_Activity:_
Where the records below begin, start copying, and stop after the line that contains "output out0, out1;"; reproduce every line exactly but omit pictures.

[Given information]

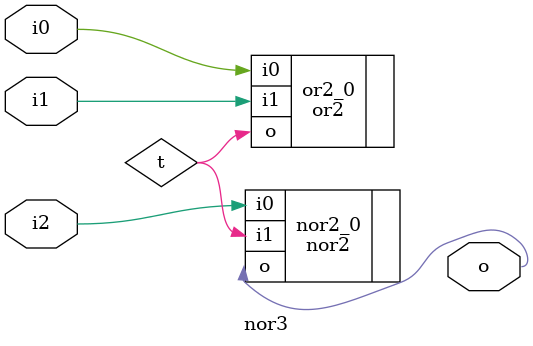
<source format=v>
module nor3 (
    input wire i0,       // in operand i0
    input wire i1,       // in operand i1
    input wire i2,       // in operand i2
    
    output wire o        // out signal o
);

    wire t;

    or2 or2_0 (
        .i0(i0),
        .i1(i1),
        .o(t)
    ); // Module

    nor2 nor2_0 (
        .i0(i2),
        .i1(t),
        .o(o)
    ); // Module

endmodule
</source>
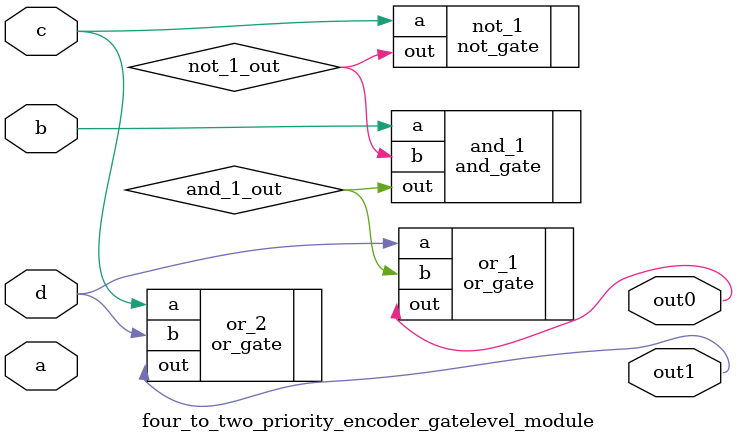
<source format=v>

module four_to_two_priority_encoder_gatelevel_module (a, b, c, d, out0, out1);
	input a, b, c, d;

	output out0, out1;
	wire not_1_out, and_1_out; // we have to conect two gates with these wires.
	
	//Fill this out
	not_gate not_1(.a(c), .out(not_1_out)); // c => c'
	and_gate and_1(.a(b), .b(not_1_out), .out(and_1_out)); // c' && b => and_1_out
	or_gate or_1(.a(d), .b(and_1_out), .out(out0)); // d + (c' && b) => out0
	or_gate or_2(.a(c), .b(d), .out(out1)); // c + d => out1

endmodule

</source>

[/Given information]

_Task response:_
<source format=v>
module nor3 (
    input wire i0,       // in operand i0
    input wire i1,       // in operand i1
    input wire i2,       // in operand i2
    
    output wire o        // out signal o
);

    wire t;

    or2 or2_0 (
        .i0(i0),
        .i1(i1),
        .o(t)
    ); // Module

    nor2 nor2_0 (
        .i0(i2),
        .i1(t),
        .o(o)
    ); // Module

endmodule
</source>
<source format=v>

module four_to_two_priority_encoder_gatelevel_module (a, b, c, d, out0, out1);
	input a, b, c, d;

	output out0, out1;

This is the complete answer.